December 14, 2025 at 7:24 AM
The saddest thing is knowing most of people who (will) use these tools are too lazy to do such a thorough analysis (or even search for one like this)...
hypocrisy + stupidity altogether
December 14, 2025 at 6:55 AM
So:
* Config your AI assistant to require manual approval for editing any .vscode, .idea, or similar file
* Don`t let the AI process files from untrusted sources, as filenames and content can be malicious prompts
* Audit and restrict the AI's built-in tools (least privilege principle)
December 12, 2025 at 8:32 AM
Treating the agent as a new, privileged user in the IDE. The minimal action is to config your AI tool to require a human-in-the-loop for file operation outside a strict, predefined workspace scope, especially for config files.
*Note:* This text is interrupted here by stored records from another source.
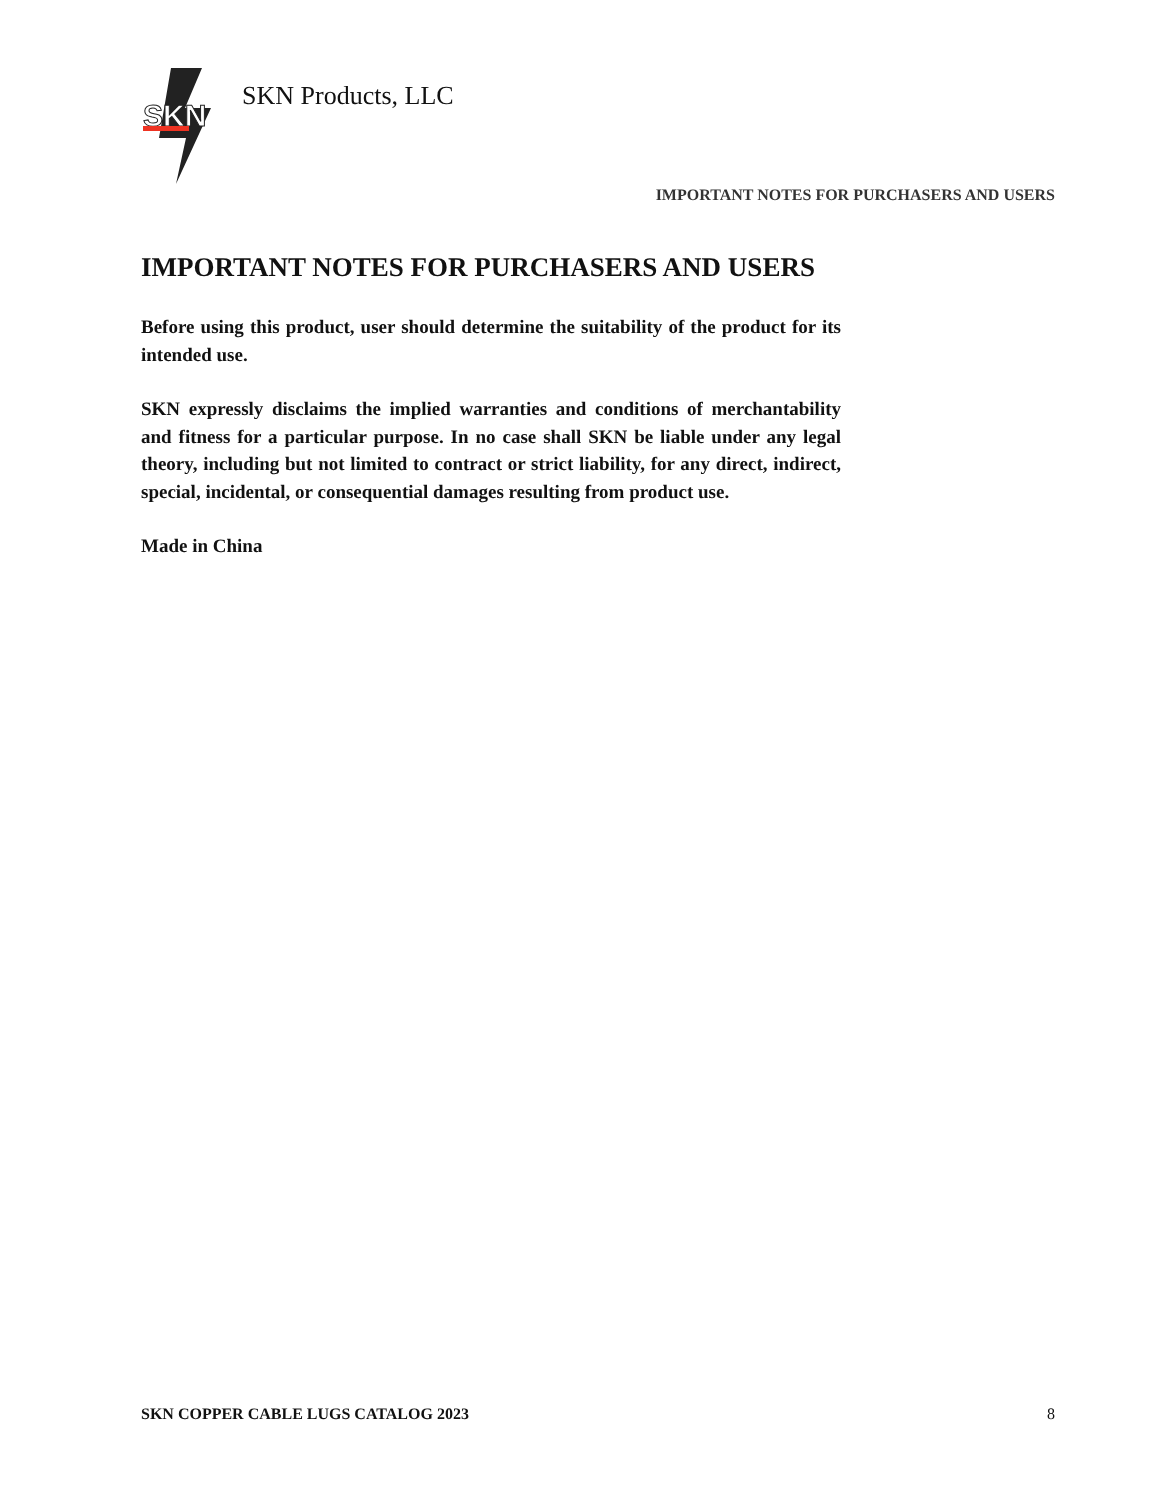SKN
SKN Products, LLC
IMPORTANT NOTES FOR PURCHASERS AND USERS
IMPORTANT NOTES FOR PURCHASERS AND USERS
Before using this product, user should determine the suitability of the product for its intended use.
SKN expressly disclaims the implied warranties and conditions of merchantability and fitness for a particular purpose. In no case shall SKN be liable under any legal theory, including but not limited to contract or strict liability, for any direct, indirect, special, incidental, or consequential damages resulting from product use.
Made in China
SKN COPPER CABLE LUGS CATALOG 2023 8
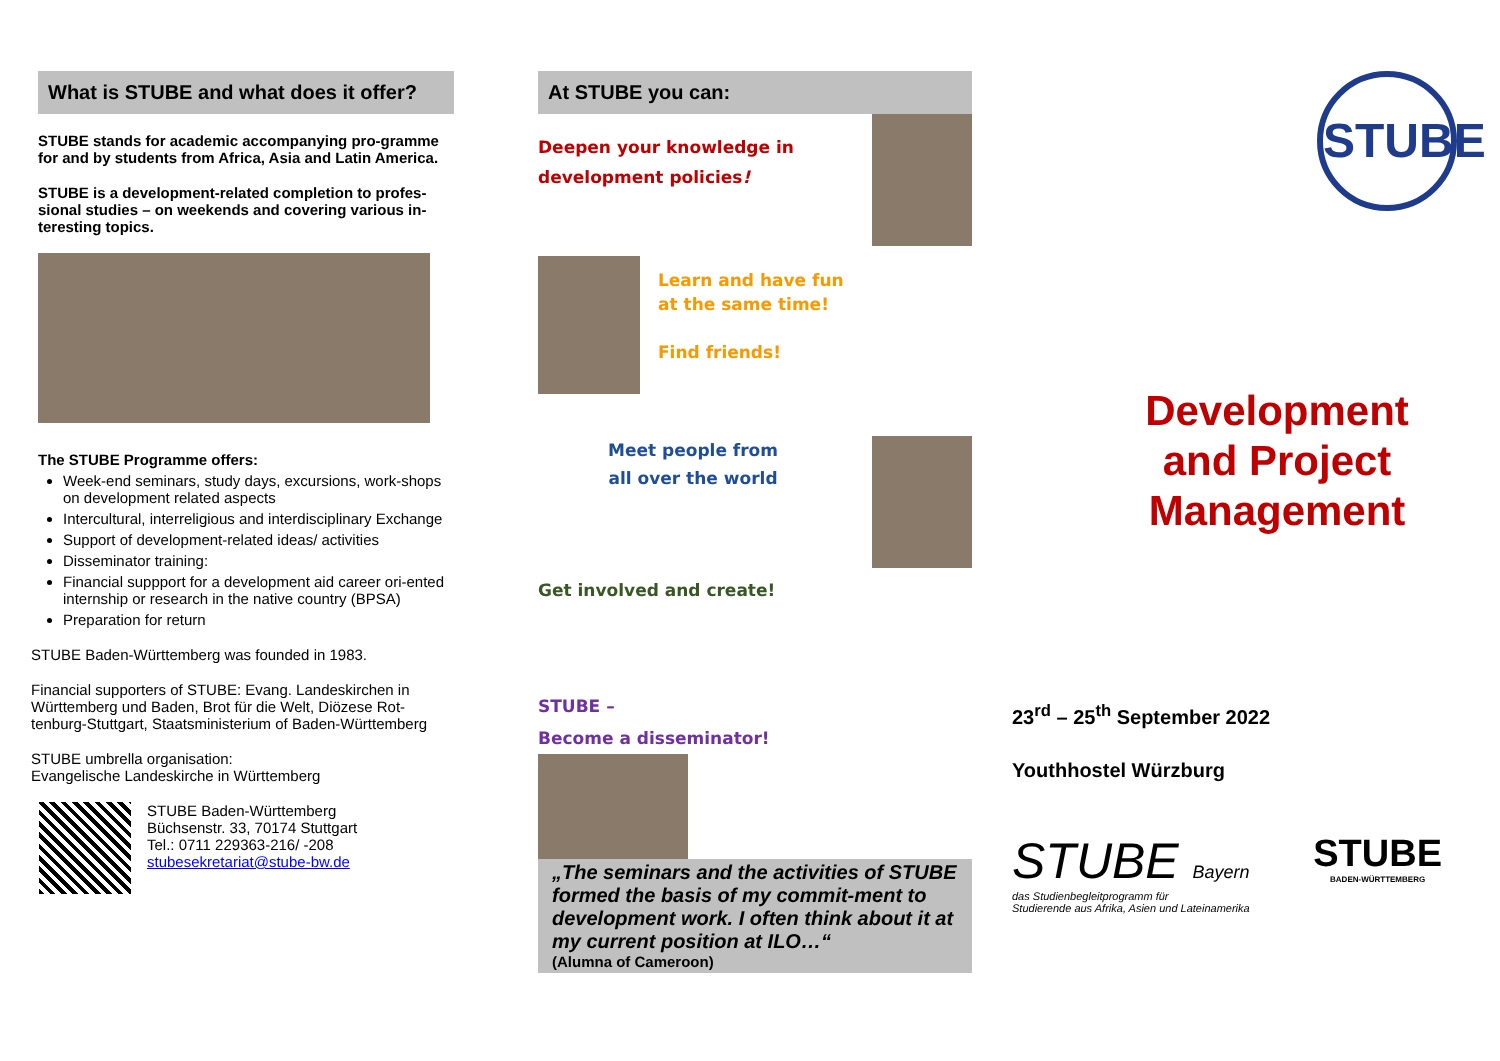What is STUBE and what does it offer?
STUBE stands for academic accompanying pro-gramme for and by students from Africa, Asia and Latin America.
STUBE is a development-related completion to profes-sional studies – on weekends and covering various in-teresting topics.
The STUBE Programme offers:
Week-end seminars, study days, excursions, work-shops on development related aspects
Intercultural, interreligious and interdisciplinary Exchange
Support of development-related ideas/ activities
Disseminator training:
Financial suppport for a development aid career ori-ented internship or research in the native country (BPSA)
Preparation for return
STUBE Baden-Württemberg was founded in 1983.
Financial supporters of STUBE: Evang. Landeskirchen in Württemberg und Baden, Brot für die Welt, Diözese Rot-tenburg-Stuttgart, Staatsministerium of Baden-Württemberg
STUBE umbrella organisation:
Evangelische Landeskirche in Württemberg
STUBE Baden-Württemberg
Büchsenstr. 33, 70174 Stuttgart
Tel.: 0711 229363-216/ -208
stubesekretariat@stube-bw.de
At STUBE you can:
Deepen your knowledge in
development policies!
Learn and have fun
at the same time!
Find friends!
Meet people from
all over the world
Get involved and create!
STUBE –
Become a disseminator!
„The seminars and the activities of STUBE formed the basis of my commit-ment to development work. I often think about it at my current position at ILO…“
(Alumna of Cameroon)
STUBE
Development
and Project
Management
23<sup>rd</sup> – 25<sup>th</sup> September 2022
Youthhostel Würzburg
STUBE Bayern
das Studienbegleitprogramm für
Studierende aus Afrika, Asien und Lateinamerika
STUBE
BADEN-WÜRTTEMBERG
Stop it from editing dotfiles or IDE settings without explicit approval.
December 11, 2025 at 10:46 AM
The research found this affected millions of users across GH Copilot, Cursor, Claude Code, and others. For a small team, risk is high; you are likely using these tools for productivity, making you an unwitting participant in an automated attack chain. Mitigation is not hard, check them in the link
December 11, 2025 at 10:46 AM
The problem exists because AI agents were added to established IDEs that were not designed for autonomous action. A compromised AI can now misuse benign, legacy IDE features, like JSON schema validation or settings files, to exfiltrate data or execute code.
December 11, 2025 at 10:46 AM
Amazing read!!! Thanks for sharing it.